**Quellenauszug:**
-- -- --
Der Asteroid Itokawa gehört zu den wenigen Kleinkörpern im Sonnensystem die wir aus der Nähe gesehen haben. Im Jahr 2005 erreichte die japanische Raumsonde Hayabusa den Asteroid und machte aus einer Entfernung von 20 Kilometern Bilder mit einer Auflösung von einem Meter. Aber nicht nur das: Hayabusa setzte auch noch eine Landeeinheit auf dem Asteroiden ab, die Bodenproben nahm und wieder zurück flog. Die Raumsonde machte sich mitsamt der Proben auf den Rückflug zur Erde und landete am 13. Juni 2010 in Australien. Eine tolle Mission, die Ende des Jahres hoffentlich mit dem Start der Raumsonde Hayabusa 2 fortgesetzt wird. Aber vorerst gibt es noch genug über das Ziel der ersten Mission zu lernen. Itokawa hat sich als sehr seltsamer Asteroid herausgestellt und die neuesten Beobachtungen der Astronomen zeigen, dass er noch ein Stück seltsamer ist, als man dachte.
-- -- --
[Zeilen des Datensatzes]
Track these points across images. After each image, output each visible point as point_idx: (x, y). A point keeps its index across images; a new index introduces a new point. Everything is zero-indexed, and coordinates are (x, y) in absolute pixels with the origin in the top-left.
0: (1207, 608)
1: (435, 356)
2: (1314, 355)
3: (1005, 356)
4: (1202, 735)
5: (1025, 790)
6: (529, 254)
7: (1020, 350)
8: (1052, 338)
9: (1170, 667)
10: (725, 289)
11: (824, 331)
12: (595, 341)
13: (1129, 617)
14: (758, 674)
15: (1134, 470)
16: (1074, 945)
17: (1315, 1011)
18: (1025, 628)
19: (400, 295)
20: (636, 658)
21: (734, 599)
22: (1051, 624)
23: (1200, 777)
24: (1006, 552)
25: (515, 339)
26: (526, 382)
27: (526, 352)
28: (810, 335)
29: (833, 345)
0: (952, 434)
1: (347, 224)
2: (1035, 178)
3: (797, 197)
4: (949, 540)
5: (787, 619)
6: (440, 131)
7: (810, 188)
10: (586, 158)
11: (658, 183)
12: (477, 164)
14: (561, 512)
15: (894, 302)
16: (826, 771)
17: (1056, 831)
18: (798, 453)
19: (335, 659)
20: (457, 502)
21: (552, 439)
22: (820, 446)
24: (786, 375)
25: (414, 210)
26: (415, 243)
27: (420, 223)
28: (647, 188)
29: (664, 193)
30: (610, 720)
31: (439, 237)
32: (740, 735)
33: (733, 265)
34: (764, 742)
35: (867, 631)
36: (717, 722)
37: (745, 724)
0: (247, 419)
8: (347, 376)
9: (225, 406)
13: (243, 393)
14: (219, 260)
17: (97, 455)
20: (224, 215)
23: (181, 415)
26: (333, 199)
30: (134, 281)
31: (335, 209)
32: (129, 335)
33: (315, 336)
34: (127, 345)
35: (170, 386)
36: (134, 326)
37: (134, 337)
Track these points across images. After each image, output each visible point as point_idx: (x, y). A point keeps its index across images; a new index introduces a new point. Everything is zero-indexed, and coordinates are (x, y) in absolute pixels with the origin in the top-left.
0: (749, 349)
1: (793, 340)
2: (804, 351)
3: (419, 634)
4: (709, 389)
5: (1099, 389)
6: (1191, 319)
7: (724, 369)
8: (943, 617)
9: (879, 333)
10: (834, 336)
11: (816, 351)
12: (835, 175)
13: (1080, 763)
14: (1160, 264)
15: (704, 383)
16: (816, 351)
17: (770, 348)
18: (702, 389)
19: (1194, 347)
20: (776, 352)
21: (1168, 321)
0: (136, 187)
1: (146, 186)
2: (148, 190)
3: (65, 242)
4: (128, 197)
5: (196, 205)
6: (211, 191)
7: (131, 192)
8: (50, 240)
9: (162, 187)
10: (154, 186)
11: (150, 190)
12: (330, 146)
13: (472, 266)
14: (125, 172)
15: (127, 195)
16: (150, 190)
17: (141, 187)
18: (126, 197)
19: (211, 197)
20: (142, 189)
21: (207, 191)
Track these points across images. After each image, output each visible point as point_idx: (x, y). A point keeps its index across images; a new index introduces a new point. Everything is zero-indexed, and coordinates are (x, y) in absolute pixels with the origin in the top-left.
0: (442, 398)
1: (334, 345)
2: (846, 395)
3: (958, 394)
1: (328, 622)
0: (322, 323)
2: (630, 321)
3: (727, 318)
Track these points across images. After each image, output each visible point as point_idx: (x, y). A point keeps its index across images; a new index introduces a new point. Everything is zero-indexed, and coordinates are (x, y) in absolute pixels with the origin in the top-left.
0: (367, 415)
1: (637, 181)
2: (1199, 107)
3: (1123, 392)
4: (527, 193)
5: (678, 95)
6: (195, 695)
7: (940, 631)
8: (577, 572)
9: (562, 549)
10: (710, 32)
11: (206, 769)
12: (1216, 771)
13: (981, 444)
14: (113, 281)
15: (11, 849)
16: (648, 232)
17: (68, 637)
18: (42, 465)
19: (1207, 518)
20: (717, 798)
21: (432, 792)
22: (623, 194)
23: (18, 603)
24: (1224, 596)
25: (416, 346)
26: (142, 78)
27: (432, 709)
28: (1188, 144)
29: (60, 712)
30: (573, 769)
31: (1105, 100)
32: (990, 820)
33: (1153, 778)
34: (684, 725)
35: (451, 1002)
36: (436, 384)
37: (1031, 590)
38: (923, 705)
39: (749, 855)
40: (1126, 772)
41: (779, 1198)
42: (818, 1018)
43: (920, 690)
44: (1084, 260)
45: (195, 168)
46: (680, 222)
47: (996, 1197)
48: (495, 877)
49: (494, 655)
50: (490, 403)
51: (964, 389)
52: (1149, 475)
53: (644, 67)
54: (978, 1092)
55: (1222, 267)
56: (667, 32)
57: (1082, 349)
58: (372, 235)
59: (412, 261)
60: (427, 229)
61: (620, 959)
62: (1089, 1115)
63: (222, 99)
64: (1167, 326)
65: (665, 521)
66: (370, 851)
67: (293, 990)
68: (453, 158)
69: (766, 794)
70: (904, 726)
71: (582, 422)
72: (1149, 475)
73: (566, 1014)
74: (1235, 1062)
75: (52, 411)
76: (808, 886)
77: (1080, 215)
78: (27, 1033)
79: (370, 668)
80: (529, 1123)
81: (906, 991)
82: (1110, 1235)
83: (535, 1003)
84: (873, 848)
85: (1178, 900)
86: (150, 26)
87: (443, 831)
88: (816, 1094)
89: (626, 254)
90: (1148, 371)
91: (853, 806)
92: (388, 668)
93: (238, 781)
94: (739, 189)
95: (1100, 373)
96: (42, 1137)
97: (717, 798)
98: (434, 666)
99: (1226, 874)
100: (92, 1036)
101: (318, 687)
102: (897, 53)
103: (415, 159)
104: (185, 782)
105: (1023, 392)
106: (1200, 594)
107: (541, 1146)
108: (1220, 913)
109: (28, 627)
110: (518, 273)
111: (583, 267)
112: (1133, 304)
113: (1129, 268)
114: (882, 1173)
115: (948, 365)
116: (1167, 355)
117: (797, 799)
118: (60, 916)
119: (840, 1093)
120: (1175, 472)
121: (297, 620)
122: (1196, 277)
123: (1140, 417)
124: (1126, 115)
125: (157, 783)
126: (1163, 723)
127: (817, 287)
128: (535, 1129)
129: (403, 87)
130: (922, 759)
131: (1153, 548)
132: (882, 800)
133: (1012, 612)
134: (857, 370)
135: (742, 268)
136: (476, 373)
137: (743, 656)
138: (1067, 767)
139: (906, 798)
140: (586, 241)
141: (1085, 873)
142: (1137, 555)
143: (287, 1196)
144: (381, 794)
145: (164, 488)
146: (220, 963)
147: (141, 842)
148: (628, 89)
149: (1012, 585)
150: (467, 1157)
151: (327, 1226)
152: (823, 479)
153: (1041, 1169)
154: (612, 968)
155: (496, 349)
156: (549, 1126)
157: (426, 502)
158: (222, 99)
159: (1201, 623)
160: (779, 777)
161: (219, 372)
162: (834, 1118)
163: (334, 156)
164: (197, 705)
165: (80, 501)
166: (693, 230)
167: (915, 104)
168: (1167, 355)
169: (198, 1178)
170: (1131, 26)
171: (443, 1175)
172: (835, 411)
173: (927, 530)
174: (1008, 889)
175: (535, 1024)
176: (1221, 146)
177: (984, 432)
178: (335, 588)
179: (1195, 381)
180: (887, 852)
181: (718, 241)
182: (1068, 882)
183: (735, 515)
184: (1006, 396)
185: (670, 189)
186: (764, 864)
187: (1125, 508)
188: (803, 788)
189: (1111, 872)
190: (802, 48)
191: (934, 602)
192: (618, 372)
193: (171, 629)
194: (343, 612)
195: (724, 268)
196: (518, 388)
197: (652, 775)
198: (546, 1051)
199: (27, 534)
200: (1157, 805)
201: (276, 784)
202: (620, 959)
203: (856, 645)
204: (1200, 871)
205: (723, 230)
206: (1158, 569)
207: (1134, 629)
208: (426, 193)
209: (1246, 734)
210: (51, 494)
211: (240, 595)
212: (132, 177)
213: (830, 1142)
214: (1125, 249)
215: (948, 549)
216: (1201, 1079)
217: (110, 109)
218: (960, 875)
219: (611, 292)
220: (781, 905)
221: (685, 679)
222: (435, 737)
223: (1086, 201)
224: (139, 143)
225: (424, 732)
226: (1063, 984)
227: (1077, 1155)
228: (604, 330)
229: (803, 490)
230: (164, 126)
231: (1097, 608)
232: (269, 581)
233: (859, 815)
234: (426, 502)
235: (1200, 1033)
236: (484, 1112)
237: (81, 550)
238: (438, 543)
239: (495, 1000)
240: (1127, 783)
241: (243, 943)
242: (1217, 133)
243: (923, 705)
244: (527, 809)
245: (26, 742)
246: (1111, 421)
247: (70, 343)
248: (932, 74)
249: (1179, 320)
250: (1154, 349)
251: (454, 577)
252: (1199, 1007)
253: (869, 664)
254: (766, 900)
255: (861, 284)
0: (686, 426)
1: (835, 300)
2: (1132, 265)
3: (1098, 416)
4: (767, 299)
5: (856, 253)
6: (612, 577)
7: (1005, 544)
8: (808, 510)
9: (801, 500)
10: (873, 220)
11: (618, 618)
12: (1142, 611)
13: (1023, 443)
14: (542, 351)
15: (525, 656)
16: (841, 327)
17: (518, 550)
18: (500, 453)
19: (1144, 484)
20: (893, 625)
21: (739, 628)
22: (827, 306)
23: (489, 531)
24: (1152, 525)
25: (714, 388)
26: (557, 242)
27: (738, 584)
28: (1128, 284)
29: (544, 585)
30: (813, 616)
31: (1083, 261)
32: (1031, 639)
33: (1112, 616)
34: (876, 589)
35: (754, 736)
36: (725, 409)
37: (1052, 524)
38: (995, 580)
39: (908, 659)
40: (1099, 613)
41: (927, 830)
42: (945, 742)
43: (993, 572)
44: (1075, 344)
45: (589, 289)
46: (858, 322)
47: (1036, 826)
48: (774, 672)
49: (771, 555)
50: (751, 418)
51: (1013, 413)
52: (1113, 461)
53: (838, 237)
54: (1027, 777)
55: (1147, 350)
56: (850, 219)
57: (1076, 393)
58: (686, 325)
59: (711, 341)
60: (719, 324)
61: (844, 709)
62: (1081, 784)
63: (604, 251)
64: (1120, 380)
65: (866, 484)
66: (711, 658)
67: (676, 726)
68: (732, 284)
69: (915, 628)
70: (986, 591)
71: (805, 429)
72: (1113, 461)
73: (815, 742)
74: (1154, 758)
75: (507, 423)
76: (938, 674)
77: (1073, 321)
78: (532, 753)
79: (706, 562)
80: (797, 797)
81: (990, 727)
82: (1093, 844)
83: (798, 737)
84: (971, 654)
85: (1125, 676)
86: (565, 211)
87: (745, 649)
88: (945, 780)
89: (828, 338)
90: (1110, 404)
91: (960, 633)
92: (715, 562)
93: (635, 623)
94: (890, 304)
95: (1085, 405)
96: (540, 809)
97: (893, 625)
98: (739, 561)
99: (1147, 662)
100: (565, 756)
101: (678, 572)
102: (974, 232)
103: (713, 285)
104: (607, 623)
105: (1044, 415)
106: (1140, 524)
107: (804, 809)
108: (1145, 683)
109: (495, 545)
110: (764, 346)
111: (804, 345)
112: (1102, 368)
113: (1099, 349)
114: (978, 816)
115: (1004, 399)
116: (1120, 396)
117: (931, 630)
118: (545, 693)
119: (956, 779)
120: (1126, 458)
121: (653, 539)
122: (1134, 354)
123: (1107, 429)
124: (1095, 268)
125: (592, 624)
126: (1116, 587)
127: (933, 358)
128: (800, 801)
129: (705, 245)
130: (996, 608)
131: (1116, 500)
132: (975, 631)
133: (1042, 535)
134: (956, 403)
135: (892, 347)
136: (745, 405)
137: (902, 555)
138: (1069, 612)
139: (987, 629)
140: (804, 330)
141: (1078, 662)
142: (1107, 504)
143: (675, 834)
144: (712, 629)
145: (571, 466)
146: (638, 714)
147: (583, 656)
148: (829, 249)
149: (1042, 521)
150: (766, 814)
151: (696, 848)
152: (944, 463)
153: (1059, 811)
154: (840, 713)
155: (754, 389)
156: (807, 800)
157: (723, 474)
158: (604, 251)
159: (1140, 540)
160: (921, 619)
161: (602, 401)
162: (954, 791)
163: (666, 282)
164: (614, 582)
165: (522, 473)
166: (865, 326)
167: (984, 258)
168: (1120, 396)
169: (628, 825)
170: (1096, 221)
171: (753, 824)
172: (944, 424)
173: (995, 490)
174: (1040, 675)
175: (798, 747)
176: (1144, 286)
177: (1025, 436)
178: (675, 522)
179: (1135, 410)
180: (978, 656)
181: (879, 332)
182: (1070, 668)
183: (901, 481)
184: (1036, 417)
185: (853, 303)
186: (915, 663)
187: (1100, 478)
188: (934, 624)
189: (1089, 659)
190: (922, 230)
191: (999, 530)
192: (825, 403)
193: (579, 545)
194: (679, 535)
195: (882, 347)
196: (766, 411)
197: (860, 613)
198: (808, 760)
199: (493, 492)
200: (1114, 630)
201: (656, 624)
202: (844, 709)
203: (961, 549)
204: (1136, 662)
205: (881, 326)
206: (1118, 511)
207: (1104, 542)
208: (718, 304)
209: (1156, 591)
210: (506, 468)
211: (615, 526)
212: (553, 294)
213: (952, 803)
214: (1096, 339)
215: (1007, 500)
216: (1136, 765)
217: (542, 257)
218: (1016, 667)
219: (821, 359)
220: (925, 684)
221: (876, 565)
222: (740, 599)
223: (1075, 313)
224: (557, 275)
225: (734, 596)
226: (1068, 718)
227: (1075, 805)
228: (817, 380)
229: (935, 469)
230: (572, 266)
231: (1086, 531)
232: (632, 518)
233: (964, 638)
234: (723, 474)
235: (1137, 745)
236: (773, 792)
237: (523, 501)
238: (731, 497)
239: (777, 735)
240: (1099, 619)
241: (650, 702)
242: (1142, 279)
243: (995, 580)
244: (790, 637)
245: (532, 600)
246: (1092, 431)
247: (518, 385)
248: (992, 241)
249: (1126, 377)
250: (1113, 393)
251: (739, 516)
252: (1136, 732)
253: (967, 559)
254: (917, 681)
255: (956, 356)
-- -- --
**Ziel der Aufgabe:** Führen Sie den Text über den Asteroiden Itokawa im Anschluss an seinen letzten Satz fort.

**Ergebnis:**
Itokawa sieht auch schon etwas seltsam aus:
Irgendwie seltsam zweigeteilt; seltsam “verbogen”; mit seltsamer glatter Oberfläche. Itokawa ist ein Paradebeispiel für einen “fliegenden Schutthaufen”. Denn viele Asteroiden sind keine festen Felsklumpen, wie man sich das normalerweise vorstellt, sondern eher lose Ansammlungen aus Staub, Geröll und Gesteinsbrocken. Die einzelnen Bestandteile halten hauptsächlich durch elektromagnetische Kräfte zwischen den einzelnen Molekülen zusammen – ich habe das früher schon mal in einem anderem Artikel sehr ausführlich erklärt. In diesem Artikel habe ich auch den YORP-Effekt erklärt. Dieser Effekt ist mit dem Jarkowski-Effekt verwandt und entsteht durch die unterschiedlich starke Aufwärmung des Asteroiden und die asymmetrische Abgabe dieser Wärme ins All. Die kann dazu führen, dass sich die Rotationsgeschwindigkeit des Asteroiden ändert. Und genau das hat man bei Itokawa gemessen.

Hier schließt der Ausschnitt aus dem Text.